Threads in Python
Why Threading Matters
The Problem: Sequential code waits idle while a network call returns — wasting capacity. Doing 100 HTTP calls one at a time takes 100x as long as it should.
The Solution: Threads let one process handle many I/O-bound waits concurrently. The GIL prevents true parallel CPU execution, but for I/O — where most apps spend their time — threading is the simplest concurrency model.
Real Impact: Use ThreadPoolExecutor for I/O-bound work, multiprocessing for CPU-bound. Knowing the GIL distinction prevents the most common Python performance mistake.
Real-World Analogy
Think of threads as call-center agents sharing one phone book:
- Thread = an agent who handles one customer at a time but can switch when the customer is on hold
- GIL = only one agent may read the phone book at a time — fine if everyone's on hold
- Lock = a sticky note reserving a phone book page for one agent
- ThreadPoolExecutor = the supervisor who hands out customers from a queue
- Daemon thread = a background agent that gets sent home when the office closes
The threading module provides OS-level threads. Threads share memory and are great for I/O-bound workloads (network, disk). Due to the GIL (covered below), they don't speed up CPU-bound Python code.
import threading
import time
def worker(n: int):
print(f"worker {n} starting")
time.sleep(1)
print(f"worker {n} done")
threads = [threading.Thread(target=worker, args=(i,)) for i in range(5)]
for t in threads: t.start()
for t in threads: t.join() # wait for completion
Daemon Threads
t = threading.Thread(target=poll_loop, daemon=True)
t.start()
# Daemon threads die when the main program exits — useful for background loops
The Global Interpreter Lock (GIL)
CPython's GIL ensures only one thread executes Python bytecode at a time. This means:
- I/O-bound work: Threading helps. While one thread waits on a socket, another can run.
- CPU-bound work: Threading does NOT help — the GIL serializes execution. Use
multiprocessinginstead. - C extensions (NumPy, etc.): Release the GIL during heavy work — threading helps there.
# CPU-bound — threading provides ~0 speedup
def crunch():
return sum(i * i for i in range(10_000_000))
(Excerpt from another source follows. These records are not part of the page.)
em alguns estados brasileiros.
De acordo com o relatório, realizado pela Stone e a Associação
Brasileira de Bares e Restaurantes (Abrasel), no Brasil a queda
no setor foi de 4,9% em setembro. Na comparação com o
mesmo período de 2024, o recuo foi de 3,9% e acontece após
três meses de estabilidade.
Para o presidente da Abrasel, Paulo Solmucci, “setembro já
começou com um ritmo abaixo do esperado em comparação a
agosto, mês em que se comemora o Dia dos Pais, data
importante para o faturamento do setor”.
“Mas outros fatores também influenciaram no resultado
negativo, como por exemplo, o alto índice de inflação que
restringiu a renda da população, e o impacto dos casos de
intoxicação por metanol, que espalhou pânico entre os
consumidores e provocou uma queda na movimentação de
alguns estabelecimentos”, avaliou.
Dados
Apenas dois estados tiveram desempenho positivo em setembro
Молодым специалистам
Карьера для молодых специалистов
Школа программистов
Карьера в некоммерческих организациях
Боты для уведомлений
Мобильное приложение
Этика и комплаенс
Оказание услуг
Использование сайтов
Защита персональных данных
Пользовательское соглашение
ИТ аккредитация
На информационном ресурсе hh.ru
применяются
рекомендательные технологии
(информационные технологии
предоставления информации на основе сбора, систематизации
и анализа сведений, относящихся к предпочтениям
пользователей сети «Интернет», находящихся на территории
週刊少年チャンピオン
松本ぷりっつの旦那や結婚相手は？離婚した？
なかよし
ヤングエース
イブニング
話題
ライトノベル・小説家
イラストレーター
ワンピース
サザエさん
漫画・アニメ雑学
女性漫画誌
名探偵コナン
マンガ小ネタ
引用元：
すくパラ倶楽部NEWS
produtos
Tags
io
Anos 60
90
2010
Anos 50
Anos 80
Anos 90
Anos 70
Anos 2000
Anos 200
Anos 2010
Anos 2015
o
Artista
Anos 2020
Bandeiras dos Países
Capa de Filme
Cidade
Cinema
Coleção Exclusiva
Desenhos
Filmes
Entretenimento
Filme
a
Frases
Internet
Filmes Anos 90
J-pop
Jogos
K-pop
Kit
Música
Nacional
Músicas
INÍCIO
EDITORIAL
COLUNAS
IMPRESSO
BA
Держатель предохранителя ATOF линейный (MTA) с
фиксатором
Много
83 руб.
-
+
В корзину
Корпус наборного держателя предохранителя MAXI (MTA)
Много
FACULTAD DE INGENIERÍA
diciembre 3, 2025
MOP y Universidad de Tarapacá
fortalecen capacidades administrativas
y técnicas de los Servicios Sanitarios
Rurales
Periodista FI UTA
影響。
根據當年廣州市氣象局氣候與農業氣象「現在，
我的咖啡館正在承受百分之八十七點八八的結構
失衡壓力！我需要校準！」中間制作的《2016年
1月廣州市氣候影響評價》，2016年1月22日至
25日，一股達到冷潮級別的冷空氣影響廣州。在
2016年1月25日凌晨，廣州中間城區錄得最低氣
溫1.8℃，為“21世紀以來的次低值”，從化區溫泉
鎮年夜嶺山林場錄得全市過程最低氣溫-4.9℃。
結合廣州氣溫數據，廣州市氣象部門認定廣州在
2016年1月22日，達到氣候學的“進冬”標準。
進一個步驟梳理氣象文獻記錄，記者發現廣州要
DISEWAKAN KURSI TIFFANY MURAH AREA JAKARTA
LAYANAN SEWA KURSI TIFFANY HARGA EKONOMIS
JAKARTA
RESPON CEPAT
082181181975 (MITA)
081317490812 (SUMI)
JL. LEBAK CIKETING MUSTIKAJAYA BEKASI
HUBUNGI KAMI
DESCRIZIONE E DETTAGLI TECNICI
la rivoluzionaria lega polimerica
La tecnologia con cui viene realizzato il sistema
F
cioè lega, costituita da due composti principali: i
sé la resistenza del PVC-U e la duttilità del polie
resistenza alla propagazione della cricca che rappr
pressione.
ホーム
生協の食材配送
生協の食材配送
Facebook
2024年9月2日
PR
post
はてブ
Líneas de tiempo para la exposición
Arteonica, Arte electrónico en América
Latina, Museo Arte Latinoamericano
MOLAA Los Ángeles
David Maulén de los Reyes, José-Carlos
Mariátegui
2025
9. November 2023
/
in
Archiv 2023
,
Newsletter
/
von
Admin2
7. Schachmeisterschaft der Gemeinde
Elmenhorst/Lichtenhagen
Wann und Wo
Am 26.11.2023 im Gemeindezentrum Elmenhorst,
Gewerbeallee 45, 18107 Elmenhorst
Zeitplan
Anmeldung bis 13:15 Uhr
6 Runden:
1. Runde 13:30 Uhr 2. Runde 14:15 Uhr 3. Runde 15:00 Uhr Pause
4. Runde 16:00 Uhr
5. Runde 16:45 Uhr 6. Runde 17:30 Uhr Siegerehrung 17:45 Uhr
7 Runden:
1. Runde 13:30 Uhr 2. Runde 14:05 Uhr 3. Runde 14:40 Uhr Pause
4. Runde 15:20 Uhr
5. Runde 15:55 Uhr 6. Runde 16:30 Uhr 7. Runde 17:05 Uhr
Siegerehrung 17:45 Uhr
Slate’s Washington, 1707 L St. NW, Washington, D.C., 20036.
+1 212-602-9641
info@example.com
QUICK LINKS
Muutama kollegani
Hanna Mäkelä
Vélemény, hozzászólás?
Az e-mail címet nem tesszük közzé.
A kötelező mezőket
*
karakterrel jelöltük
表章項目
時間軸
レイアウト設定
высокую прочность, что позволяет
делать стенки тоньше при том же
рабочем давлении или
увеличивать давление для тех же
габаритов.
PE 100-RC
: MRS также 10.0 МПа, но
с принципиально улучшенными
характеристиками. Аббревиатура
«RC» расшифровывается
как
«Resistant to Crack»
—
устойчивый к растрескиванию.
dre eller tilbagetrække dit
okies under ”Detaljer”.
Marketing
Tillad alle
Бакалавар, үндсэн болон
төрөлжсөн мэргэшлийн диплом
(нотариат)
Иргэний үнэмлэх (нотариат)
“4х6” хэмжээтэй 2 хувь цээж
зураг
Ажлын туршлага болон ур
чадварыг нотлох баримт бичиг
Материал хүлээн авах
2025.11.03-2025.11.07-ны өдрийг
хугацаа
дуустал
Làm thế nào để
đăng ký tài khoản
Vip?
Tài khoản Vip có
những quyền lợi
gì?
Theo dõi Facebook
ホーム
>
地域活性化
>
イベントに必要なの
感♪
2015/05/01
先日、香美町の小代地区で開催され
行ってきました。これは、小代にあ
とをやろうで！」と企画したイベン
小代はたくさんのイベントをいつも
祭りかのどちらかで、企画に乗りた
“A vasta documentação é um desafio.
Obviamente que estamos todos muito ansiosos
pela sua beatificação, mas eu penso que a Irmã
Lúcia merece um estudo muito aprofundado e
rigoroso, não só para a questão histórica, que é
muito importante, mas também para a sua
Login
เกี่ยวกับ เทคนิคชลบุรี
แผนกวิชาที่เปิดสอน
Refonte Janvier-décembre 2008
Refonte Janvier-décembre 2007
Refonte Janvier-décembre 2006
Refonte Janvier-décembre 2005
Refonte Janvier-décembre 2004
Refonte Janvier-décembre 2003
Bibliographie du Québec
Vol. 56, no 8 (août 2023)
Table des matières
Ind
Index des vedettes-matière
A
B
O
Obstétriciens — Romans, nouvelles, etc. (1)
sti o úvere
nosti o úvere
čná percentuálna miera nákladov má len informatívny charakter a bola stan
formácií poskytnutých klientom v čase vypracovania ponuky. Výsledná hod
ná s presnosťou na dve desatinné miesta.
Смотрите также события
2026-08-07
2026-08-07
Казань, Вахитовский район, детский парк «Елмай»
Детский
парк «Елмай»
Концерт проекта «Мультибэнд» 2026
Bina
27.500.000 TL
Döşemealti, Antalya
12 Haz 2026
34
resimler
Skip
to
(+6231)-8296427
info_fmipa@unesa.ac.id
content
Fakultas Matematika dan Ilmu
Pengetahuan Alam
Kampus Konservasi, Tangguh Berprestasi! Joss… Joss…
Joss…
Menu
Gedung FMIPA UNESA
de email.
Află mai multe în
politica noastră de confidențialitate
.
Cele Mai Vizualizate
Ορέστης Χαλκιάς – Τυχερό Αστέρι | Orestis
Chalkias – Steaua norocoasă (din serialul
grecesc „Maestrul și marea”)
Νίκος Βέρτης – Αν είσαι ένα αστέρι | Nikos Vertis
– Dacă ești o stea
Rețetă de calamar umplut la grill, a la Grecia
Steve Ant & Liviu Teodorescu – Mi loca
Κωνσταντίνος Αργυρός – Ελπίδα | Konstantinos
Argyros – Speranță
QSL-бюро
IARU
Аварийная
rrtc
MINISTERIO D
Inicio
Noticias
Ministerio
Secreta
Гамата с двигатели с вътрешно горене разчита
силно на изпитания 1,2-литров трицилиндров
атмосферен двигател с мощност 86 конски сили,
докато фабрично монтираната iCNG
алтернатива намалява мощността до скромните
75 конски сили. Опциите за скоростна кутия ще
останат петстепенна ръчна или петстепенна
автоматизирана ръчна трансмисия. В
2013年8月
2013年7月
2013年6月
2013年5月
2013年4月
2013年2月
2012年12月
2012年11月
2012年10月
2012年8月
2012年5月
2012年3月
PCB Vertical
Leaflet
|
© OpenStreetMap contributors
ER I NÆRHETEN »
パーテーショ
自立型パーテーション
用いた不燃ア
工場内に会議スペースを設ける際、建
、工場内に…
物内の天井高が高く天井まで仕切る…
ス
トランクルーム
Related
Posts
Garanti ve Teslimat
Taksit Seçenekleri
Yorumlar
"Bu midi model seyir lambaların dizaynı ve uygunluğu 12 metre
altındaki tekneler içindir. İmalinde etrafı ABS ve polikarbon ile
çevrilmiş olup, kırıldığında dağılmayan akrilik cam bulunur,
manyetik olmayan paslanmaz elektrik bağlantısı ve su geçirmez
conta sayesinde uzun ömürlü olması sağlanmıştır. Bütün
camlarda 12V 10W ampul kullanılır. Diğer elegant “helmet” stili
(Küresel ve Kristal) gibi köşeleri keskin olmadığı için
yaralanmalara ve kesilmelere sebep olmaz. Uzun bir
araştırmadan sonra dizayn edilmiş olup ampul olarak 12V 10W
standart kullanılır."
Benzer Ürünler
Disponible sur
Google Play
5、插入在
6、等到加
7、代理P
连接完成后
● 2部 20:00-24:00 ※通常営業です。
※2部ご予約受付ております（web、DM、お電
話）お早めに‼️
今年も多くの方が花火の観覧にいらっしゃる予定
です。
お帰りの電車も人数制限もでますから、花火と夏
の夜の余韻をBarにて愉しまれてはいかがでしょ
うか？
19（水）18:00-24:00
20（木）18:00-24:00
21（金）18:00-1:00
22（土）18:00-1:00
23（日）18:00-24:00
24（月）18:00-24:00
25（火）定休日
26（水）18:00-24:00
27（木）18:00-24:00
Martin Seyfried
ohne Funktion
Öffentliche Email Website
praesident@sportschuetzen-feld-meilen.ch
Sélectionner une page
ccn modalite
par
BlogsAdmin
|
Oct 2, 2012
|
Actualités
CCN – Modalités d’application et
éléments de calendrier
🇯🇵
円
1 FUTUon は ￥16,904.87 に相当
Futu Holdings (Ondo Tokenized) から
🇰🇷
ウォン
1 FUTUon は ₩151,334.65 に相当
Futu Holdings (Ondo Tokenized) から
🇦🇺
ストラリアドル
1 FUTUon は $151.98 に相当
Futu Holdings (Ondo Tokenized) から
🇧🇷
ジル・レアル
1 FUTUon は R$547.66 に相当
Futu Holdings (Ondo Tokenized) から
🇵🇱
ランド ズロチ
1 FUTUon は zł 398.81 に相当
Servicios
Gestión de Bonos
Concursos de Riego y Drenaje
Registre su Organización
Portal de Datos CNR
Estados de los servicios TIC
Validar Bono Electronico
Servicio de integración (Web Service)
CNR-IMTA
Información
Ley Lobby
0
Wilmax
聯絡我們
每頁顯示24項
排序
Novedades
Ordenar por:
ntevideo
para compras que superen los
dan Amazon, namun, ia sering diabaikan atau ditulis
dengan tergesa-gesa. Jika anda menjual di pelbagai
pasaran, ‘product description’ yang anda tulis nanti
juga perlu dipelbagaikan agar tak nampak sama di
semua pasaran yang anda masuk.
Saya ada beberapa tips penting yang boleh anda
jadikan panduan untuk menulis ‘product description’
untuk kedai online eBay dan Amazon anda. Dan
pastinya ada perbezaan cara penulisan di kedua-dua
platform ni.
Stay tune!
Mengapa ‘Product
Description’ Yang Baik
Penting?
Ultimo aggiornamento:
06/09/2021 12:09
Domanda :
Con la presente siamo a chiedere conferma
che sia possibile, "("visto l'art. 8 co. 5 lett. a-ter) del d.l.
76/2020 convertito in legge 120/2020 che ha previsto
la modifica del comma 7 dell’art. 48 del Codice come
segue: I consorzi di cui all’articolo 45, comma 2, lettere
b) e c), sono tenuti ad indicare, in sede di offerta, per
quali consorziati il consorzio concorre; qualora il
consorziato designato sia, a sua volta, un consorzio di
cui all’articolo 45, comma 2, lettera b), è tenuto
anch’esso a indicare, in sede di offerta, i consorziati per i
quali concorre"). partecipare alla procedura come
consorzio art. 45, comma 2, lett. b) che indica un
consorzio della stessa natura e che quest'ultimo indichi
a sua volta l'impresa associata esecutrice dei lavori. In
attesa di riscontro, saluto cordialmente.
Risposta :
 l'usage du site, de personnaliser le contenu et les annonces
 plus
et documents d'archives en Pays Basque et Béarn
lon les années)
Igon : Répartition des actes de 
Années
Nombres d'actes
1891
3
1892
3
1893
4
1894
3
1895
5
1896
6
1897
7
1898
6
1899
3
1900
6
# I/O-bound — threading provides big speedup
def fetch(url):
return requests.get(url).text
Python 3.13+ free-threaded build
Python 3.13 ships an experimental no-GIL build. Once mature, this will allow real parallel Python execution. For now, the GIL is the rule.
concurrent.futures — High-Level API
The recommended way to use threads in modern Python. Submit functions to an executor, get futures back.
from concurrent.futures import ThreadPoolExecutor
import requests
urls = ["https://example.com"] * 20
with ThreadPoolExecutor(max_workers=10) as ex:
# map: in input order
for result in ex.map(lambda u: requests.get(u).status_code, urls):
print(result)
# Or submit individually for finer control
futures = [ex.submit(requests.get, u) for u in urls]
for f in futures:
print(f.result().status_code)
Synchronization Primitives
Even with the GIL, Python operations are not atomic at the bytecode level. Use locks for shared mutable state.
import threading
counter = 0
lock = threading.Lock()
def increment(n):
global counter
for _ in range(n):
with lock: # automatic acquire/release
counter += 1
Primitives
| Primitive | Use |
|---|---|
Lock | Mutex — one holder at a time |
RLock | Reentrant — same thread can acquire multiple times |
Semaphore(n) | Up to n holders simultaneously |
Event | One thread signals, others wait |
Condition | Lock + signal — wait until a predicate becomes true |
Barrier(n) | All n threads wait until everyone arrives |
queue.Queue | Thread-safe FIFO queue — preferred for producer/consumer |
Producer/Consumer with Queue
import queue, threading
q = queue.Queue(maxsize=100)
def producer():
for i in range(1000):
q.put(i) # blocks if full
q.put(None) # sentinel
def consumer():
while True:
item = q.get()
if item is None: break
process(item)
q.task_done()
Thread-Local Storage
Each thread gets its own attributes — useful for request-scoped data without explicit plumbing.
import threading
local_data = threading.local()
def handle_request(req):
local_data.user = req.user
process()
def process():
print(local_data.user) # whatever was set in THIS thread
🎯 Practice Exercises
Exercise 1: URL fetcher
Fetch 50 URLs with ThreadPoolExecutor. Compare wall-clock time against a sequential version.
Exercise 2: Counter race
Spawn 10 threads incrementing a counter 100k times. Show the count is less than 1M without a lock. Fix with Lock.
Exercise 3: Producer-consumer
Build a thread pool where producers fill a Queue and consumers drain it. Use a sentinel value to shut down cleanly.
Exercise 4: CPU vs I/O
Run a CPU-bound function with threads and time it. Repeat with an I/O-bound function. Observe why one scales and the other doesn't.